--- Quote Start ---
- about floating point accumulator : compiler doesn't complain like those examples in "best practice guide", and then I think it is implemented in single-cycle, as specifically explained in programming guide section 1.6.12 (single-cycle FP accumulator, I use Arria 10 device).
--- Quote End ---
Yes, if you are targeting Arria 10 you can take advantage of single-cycle floating-point accumulation and in fact, your code is constructed in a way that takes advantage of this feature. I think I compiled your code against Stratix V and hence, I got an II of 16 when unrolling the inner loop. If you get an II of one after unrolling the inner loop, then that is good and you can go ahead with unrolling it without needing to use the shift register optimization.
--- Quote Start ---
1- in a task, I want to have max memory bandwidth from single port for a specific global variable array.
I guess in ideal case (burst, cache,......, but without coalescence), if I get one 32-bit data (of that variable) per cycle, I am done. right?
(Unfortunately the index of consecutive access are random -dynamic indexing- and then I think I can not have coalescence access. To not confuse you, I will open a new thread about the code.)
--- Quote End ---
Actually, no, you need a much larger access. I am not sure which Arria 10 board you are using but the one I use has two banks of DDR4 memory running at 2133 MHz. Each bank is connected to the FPGA through a 64-bit bus (72-bit with ECC). Also the memory controller on the FPGA is running at 266 MHz. Hence, if you want to saturate the memory bandwidth using one access, considering the operating frequency difference between the memory controller and the memory itself, you need an access size equal to:
(memory frequency/controller frequency) * number of banks * width of memory port = (2133/266) * 2 * 64 = 1024 bits = 32 floats --> unroll factor of 32 on the memory access loop
Of course this is with the assumption that you only have one access in your kernel. If you have more accesses, then you should divide your bandwidth between the different access, and adjust the unrolling factor accordingly.
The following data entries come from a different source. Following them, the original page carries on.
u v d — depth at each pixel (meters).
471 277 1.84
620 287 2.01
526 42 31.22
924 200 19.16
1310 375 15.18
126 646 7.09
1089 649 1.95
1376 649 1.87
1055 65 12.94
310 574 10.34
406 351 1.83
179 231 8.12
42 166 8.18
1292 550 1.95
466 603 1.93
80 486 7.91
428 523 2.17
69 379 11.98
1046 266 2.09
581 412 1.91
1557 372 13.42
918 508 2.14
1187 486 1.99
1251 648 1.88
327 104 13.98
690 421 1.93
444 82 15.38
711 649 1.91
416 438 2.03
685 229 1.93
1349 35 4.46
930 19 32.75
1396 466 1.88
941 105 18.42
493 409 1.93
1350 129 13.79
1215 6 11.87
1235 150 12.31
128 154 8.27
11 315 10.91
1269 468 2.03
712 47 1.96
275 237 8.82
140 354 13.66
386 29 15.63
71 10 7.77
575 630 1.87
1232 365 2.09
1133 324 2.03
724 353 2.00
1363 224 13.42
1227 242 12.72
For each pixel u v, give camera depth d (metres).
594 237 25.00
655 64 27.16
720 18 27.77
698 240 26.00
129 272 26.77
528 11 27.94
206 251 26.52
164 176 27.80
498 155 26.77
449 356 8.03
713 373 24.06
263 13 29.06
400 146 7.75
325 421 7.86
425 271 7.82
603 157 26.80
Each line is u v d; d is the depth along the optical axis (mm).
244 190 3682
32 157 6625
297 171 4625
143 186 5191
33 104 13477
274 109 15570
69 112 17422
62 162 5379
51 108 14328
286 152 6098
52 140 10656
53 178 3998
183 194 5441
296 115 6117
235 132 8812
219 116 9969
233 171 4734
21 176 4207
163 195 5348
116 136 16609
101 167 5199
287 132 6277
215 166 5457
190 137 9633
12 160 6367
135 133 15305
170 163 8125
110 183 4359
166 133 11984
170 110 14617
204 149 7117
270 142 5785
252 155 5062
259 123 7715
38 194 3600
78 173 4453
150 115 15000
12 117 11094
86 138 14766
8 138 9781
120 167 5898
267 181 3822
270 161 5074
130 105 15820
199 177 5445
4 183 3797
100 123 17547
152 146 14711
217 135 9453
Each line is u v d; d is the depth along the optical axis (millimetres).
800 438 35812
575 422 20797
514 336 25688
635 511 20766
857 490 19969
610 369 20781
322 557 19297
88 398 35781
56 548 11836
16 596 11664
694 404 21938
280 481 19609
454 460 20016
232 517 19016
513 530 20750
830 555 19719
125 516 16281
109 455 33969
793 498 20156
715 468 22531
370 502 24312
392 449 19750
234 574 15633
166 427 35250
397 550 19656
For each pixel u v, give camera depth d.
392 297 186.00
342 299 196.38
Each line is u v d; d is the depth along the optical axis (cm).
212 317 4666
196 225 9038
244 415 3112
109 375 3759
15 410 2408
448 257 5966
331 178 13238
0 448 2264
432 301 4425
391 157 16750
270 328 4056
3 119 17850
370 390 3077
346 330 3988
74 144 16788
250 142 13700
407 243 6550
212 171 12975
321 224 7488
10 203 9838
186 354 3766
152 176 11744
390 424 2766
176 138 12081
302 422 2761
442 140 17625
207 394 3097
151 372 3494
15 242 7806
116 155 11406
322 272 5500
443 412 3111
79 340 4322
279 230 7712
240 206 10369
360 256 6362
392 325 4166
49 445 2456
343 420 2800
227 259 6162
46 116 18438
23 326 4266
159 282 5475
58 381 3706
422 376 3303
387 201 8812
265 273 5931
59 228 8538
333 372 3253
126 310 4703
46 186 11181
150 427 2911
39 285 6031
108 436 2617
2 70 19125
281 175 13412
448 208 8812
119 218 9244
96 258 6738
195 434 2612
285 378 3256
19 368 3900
You can also consider "sacrificing" your less important accesses by using a lower unroll factor for them. Doing one 32-bit access per cycle will only give you 1/32 of the memory bandwidth. Having multiple 32-bit accesses per cycle will give you some limited performance improvement, but you will never reach the peak or anywhere close to it due to contention on the memory bus.
--- Quote Start ---
2- in the same task (No ND-range), in another level, I want to have parallel access to memory by more than one port (for that specific variable), to saturate whole of global memory bandwidth. I want to somehow implement multi compute-unit, but inside one task. Does it make sense to unroll-outer loop for this purpose? Do you have any other suggestion? lets assume coalescence access will not work, due to random memory access.
--- Quote End ---
Yes, unrolling the outer loop will create a multiple-compute-unit-like design; however, you will likely not get much of a performance improvement. The memory controller on the FPGA is extremely inefficient for random memory accesses and due to lack of a proper cache hierarchy, there is very little you can do when it comes to random accesses. The same issue more or less also exists on GPUs; however, GPUs have a far more advanced memory controller and far much higher memory bandwidth and they do also have a cache hierarchy.
If you are interested in understanding the memory performance, you can try porting the following repository for FPGAs:
https://github.com/uob-hpc/babelstream Then you can play around with different SIMD factors for NDRange and unroll factors for single work-item to see how the memory performance varies. I ported an older version of this repository for the same purpose a while back which you can use (but no documentation or anything):
https://github.com/zohourih/gpu-stream